The whole gutter cleaning operation was unremarkable except that I was reminded once again how aluminum ladders wiggle and why spending a lot of time on ladders with sneakers is a bad idea. (In my case it's because a great deal of pressure is applied to a small area of the foot by the round ladder rungs. I used to wear very stiff soled boots which distributed the pressure evenly on the foot.)

Wednesday, November 11, 2009

12 - 8 = 4

I'd had a few e-mail exchanges with a student about tutoring. Our original schedule didn't fit her schedule, but as more tutors came on board and the schedule was changed she let me know she was coming in. That she did. The tutor did the best he could, what with two other students also being there.

She was having problems converting values between number systems. (It is possible to teach students to convert from decimal to binary in their head. I've done it. They've even done the conversion with negative numbers which seems impossible until you learn the trick. I'm shading the truth a bit. The students do the conversion by having each student act as a binary digit. Each student performs a subtraction and passes the remainder on to the next student representing the next smaller digit. I've wandered afield - back to the narrative.)

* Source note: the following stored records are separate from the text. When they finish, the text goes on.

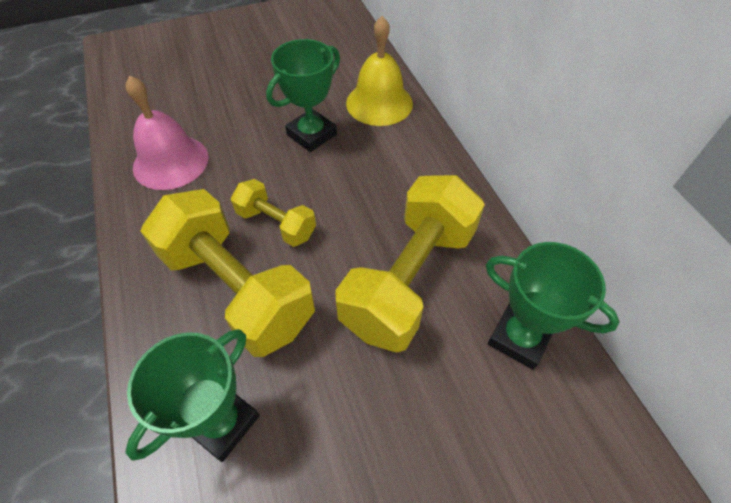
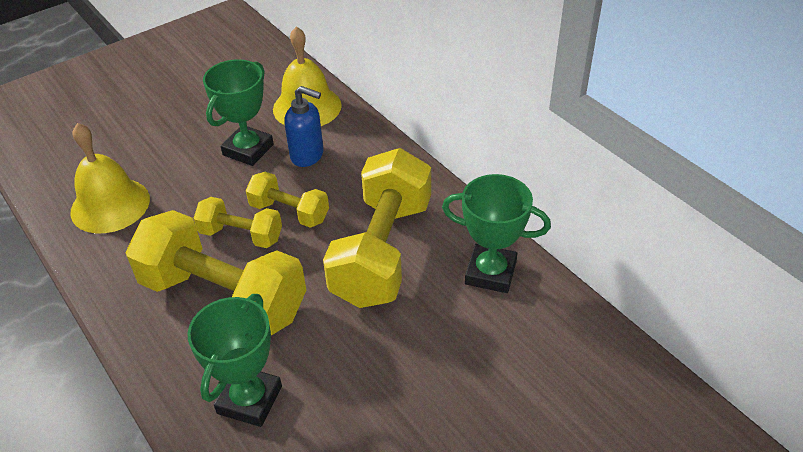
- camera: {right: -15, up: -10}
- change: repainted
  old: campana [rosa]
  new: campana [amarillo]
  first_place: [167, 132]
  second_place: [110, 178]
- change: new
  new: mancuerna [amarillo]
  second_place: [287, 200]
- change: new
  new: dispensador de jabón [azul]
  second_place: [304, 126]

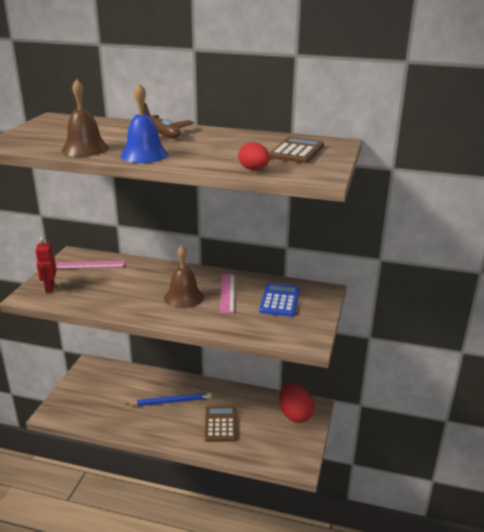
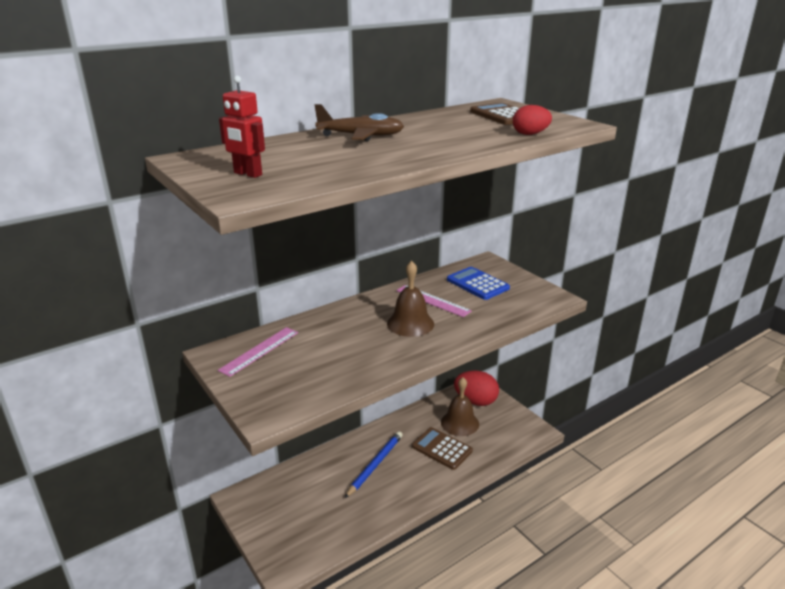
- camera: {right: -50, up: 0}
- change: shifted
  old: robot [rojo]
  first_place: [46, 265]
  second_place: [242, 127]
- change: shifted
  old: campana [marrón]
  first_place: [85, 118]
  second_place: [460, 406]
- change: gone
  old: campana [azul]
  first_place: [144, 123]

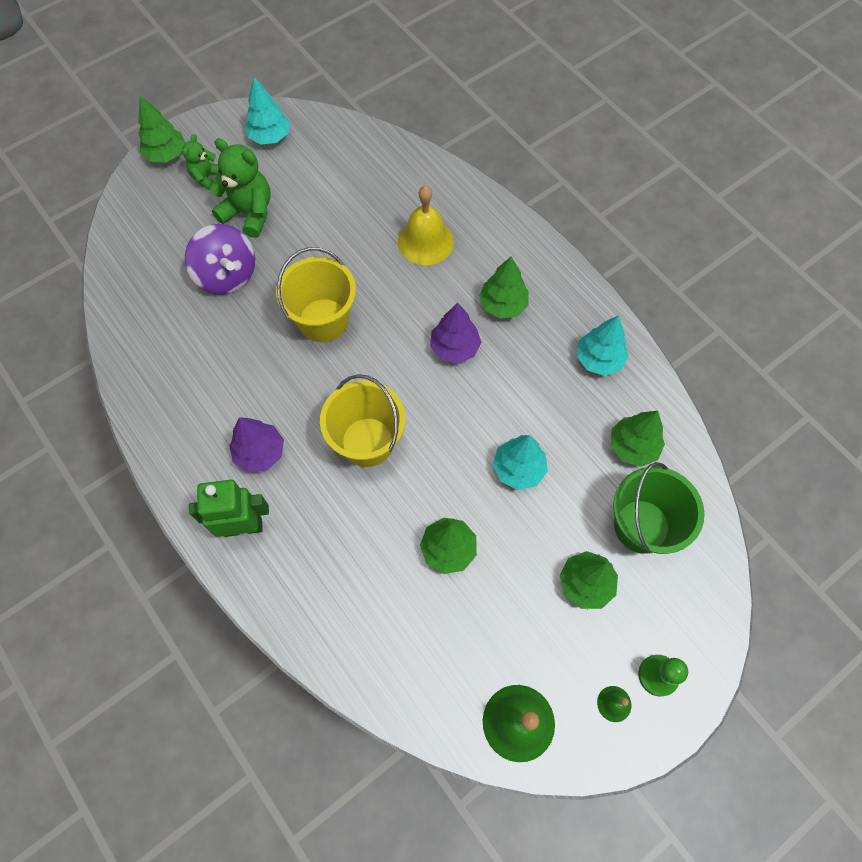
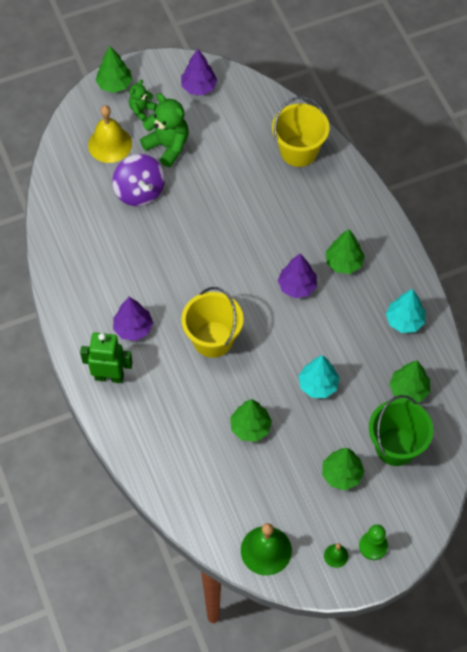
- camera: {right: 15, up: -5}
- change: shifted
  old: campana [amarillo]
  first_place: [426, 225]
  second_place: [110, 134]
- change: repainted
  old: árbol [turquesa]
  new: árbol [morado]
  first_place: [267, 111]
  second_place: [199, 72]
- change: shifted
  old: balde [amarillo]
  first_place: [316, 294]
  second_place: [301, 131]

All that conversion requires is that the student be able to recognize which of two numbers is bigger (most get that), be able to multiply and subtract. Having spent a long time among technical people I was taken aback when the student needed to use her fingers to calculate the result of subtracting 8 from 12.

I thought she was a joking. Then I saw that she had no feel for numbers: when asked "how many times 4,096 went into 49,000" I expected that she's say "a little more than 12." I never expected her to say, "I dunno" and then start guessing.

Hoo-boy we're in trouble here. She said she didn't like math, I replied that part of the reason that the country was in the financial mess it's in might be attributable to people quite literally being unable to do the math on their mortgage commitment. Her answer was something I never have expected. "Oh, I'd only get a fixed rate mortgage.

Take home message? Maybe a heuristic is an adequate substitution for knowledge. Even so, seeing a college student use their fingers to perform simple math still upsets me. (One exception: computer science students learning once again how to use indexes which begin at zero instead of one.)